Le plafond annuel pour la destruction de loups fait l’objet d’un arrêté dédié (arrêté du 23 octobre 2020 fixant le nombre maximum de spécimens de loups (Canis lupus) dont la destruction pourra être autorisée chaque année) et n’entre donc pas dans le champ du présent projet d’arrêté. Ce plafond sera maintenu à 19% (+2%) de la population totale estimée en 2026, selon la méthode capture-marquage-recapture. Toutefois, bien que le volume de destruction autorisé demeure inchangé, les modalités de gestion de ces destructions ont été prévues dans l’optique de réserver les tirs aux territoires où la prévention ou la diminution de dommages importants aux troupeaux domestiques est prioritaire.

Ainsi, le préfet coordonnateur aura la possibilité, si le niveau de consommation s’avérait trop précoce et avant l’atteinte du plafond, de suspendre temporairement ou jusqu’à la fin de l’année les déclarations et autorisations de tir sur les territoires qu’il détermine (article 4). Dans ces conditions, les tirs pourraient, sur accord du préfet coordonnateur, continuer d’être mis en œuvre seulement par les lieutenants de louveterie ou la brigade mobile d’intervention (article 5) afin de conserver une meilleure maîtrise de consommation du plafond.

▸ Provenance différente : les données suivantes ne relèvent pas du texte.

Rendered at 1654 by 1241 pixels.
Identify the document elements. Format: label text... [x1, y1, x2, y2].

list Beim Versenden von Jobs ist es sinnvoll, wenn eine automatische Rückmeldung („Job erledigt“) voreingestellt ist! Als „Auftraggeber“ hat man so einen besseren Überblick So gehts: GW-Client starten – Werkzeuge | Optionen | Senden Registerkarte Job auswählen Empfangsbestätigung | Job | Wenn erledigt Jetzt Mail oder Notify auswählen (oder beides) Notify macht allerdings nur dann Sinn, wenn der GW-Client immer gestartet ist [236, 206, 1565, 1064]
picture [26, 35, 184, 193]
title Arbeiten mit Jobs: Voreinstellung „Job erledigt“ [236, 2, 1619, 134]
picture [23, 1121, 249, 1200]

C) Modifications et nouvelles dispositions

Un certain nombre de modifications et de nouvelles dispositions ont été introduites à l’occasion de ce projet d’arrêté. Ainsi :
-  La perturbation intentionnelle, la capture, l’enlèvement, le transport de spécimens de loups sera possible aux fins de recherche scientifique pour le Muséum d’Histoire Naturelle, l’Office Français de la Biodiversité et le Centre National de la Recherche Scientifique sans qu’une dérogation au titre des espèces protégées soit nécessaire (article 1er et article 27) ;
-  Les modalités de mise en œuvre des tirs ainsi que le matériel de tir autorisé ont été précisés (article 14) ;
-  Les tirs de défense simple et de défense renforcée ont été fusionnés en un unique « tir de défense » dont le nombre de tireurs par lot ne peut excéder deux (ou trois par dérogation) (article 17) ;
-  Les modalités applicables aux troupeaux protégés ont été étendues (article 5) aux troupeaux ou lots d’animaux considérés comme non-protégeables (article 8) ainsi qu’aux troupeaux situés dans certaines zones d’expansion (zone difficilement protégeable) (article 26) ;
-  Les tirs de prélèvement sont possibles après accord du préfet coordonnateur à partir du 1er juillet (article 18), pour les élevages protégés ou situés en zone difficilement protégeable, si des dommages exceptionnels continuent d’être constatés malgré la mise en œuvre de tirs de défense (article 20) ;
- Les tirs de prélèvement seront mis en œuvre sous la responsabilité des lieutenants de louveterie ou l’OFB avec l’appui de chasseurs.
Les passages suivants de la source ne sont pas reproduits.